INPUT DATA: Begin

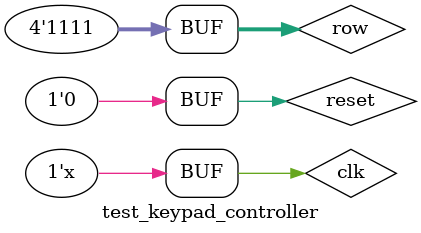
<source format=v>
`timescale 1ns / 1ps


module test_keypad_controller;

	// Inputs
	reg reset;
	reg clk;
	reg [3:0] row;

	// Outputs
	wire [3:0] column;
	wire interrupt;
	wire [3:0] keypad_data;

	// Instantiate the Unit Under Test (UUT)
	keypad_controller uut (
		.reset(reset), 
		.clk(clk), 
		.column(column), 
		.row(row), 
		.interrupt(interrupt), 
		.keypad_data(keypad_data)
	);
	
	always
		#10 clk = ~clk;
		
	initial begin
		// Initialize Inputs
		reset = 0;
		clk = 0;
		row = 4'b1111;

		// Wait 100 ns for global reset to finish
		#100;
		
		reset = 1;
		#100;
		reset = 0;
		
		#1000;
		
		row = 4'b1011;
		#100;
		row = 4'b1111;       
		// Add stimulus here

	end
      
endmodule


</source>
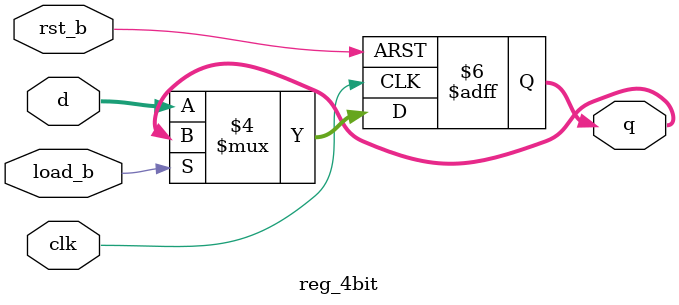
<source format=sv>
module reg_4bit(
input	logic clk, rst_b, load_b,
input	logic [3:0] d,
output	logic [3:0] q);
	
always_ff @(posedge clk, negedge rst_b)
	if (!rst_b)
		q <= 4'b0;	//Asynchronous reset
	else if (!load_b)
		q <= d;	//If load_b is low, d is loaded to q. If load_b is high, q is restored
endmodule
	

</source>
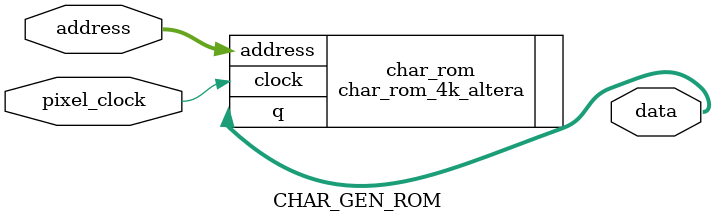
<source format=v>
module CHAR_GEN_ROM
(
	pixel_clock,
	address,
	data
);

input				pixel_clock;
input		[11:0]	address;
output wire [7:0] 	data;

// Character generator
char_rom_4k_altera char_rom(
	.address(address),
	.clock(pixel_clock),
	.q(data)
);

endmodule //CHAR_GEN_ROM

</source>
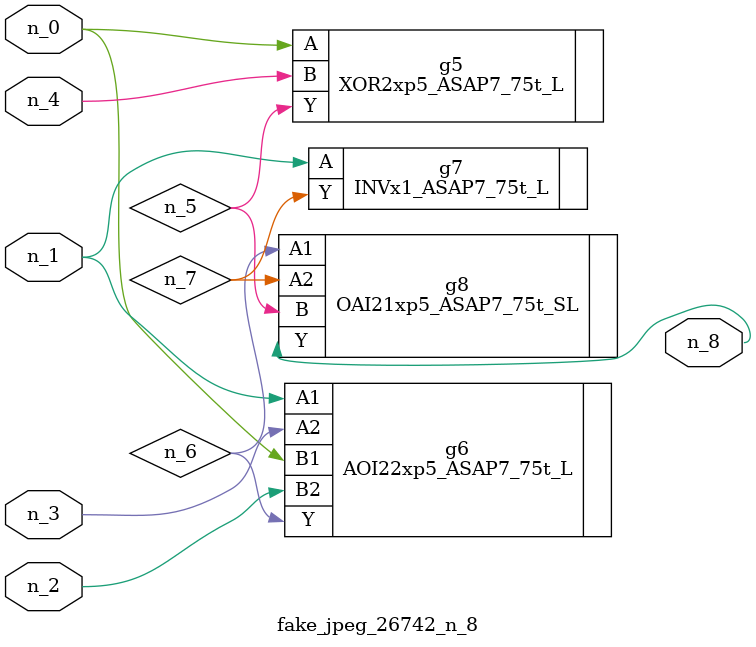
<source format=v>
module fake_jpeg_26742_n_8 (n_3, n_2, n_1, n_0, n_4, n_8);

input n_3;
input n_2;
input n_1;
input n_0;
input n_4;

output n_8;

wire n_6;
wire n_5;
wire n_7;

XOR2xp5_ASAP7_75t_L g5 ( 
.A(n_0),
.B(n_4),
.Y(n_5)
);

AOI22xp5_ASAP7_75t_L g6 ( 
.A1(n_1),
.A2(n_3),
.B1(n_0),
.B2(n_2),
.Y(n_6)
);

INVx1_ASAP7_75t_L g7 ( 
.A(n_1),
.Y(n_7)
);

OAI21xp5_ASAP7_75t_SL g8 ( 
.A1(n_6),
.A2(n_7),
.B(n_5),
.Y(n_8)
);


endmodule
</source>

INPUT DATA: End

YOUR GOAL —
Could you retype every record exactly, leaving the pictures out?

RESULT FOR THIS EXERCISE —
<source format=v>
`timescale 1ns / 1ps


module test_keypad_controller;

	// Inputs
	reg reset;
	reg clk;
	reg [3:0] row;

	// Outputs
	wire [3:0] column;
	wire interrupt;
	wire [3:0] keypad_data;

	// Instantiate the Unit Under Test (UUT)
	keypad_controller uut (
		.reset(reset), 
		.clk(clk), 
		.column(column), 
		.row(row), 
		.interrupt(interrupt), 
		.keypad_data(keypad_data)
	);
	
	always
		#10 clk = ~clk;
		
	initial begin
		// Initialize Inputs
		reset = 0;
		clk = 0;
		row = 4'b1111;

		// Wait 100 ns for global reset to finish
		#100;
		
		reset = 1;
		#100;
		reset = 0;
		
		#1000;
		
		row = 4'b1011;
		#100;
		row = 4'b1111;       
		// Add stimulus here

	end
      
endmodule


</source>
<source format=sv>
module reg_4bit(
input	logic clk, rst_b, load_b,
input	logic [3:0] d,
output	logic [3:0] q);
	
always_ff @(posedge clk, negedge rst_b)
	if (!rst_b)
		q <= 4'b0;	//Asynchronous reset
	else if (!load_b)
		q <= d;	//If load_b is low, d is loaded to q. If load_b is high, q is restored
endmodule
	

</source>
<source format=v>
module CHAR_GEN_ROM
(
	pixel_clock,
	address,
	data
);

input				pixel_clock;
input		[11:0]	address;
output wire [7:0] 	data;

// Character generator
char_rom_4k_altera char_rom(
	.address(address),
	.clock(pixel_clock),
	.q(data)
);

endmodule //CHAR_GEN_ROM

</source>
<source format=v>
module fake_jpeg_26742_n_8 (n_3, n_2, n_1, n_0, n_4, n_8);

input n_3;
input n_2;
input n_1;
input n_0;
input n_4;

output n_8;

wire n_6;
wire n_5;
wire n_7;

XOR2xp5_ASAP7_75t_L g5 ( 
.A(n_0),
.B(n_4),
.Y(n_5)
);

AOI22xp5_ASAP7_75t_L g6 ( 
.A1(n_1),
.A2(n_3),
.B1(n_0),
.B2(n_2),
.Y(n_6)
);

INVx1_ASAP7_75t_L g7 ( 
.A(n_1),
.Y(n_7)
);

OAI21xp5_ASAP7_75t_SL g8 ( 
.A1(n_6),
.A2(n_7),
.B(n_5),
.Y(n_8)
);


endmodule
</source>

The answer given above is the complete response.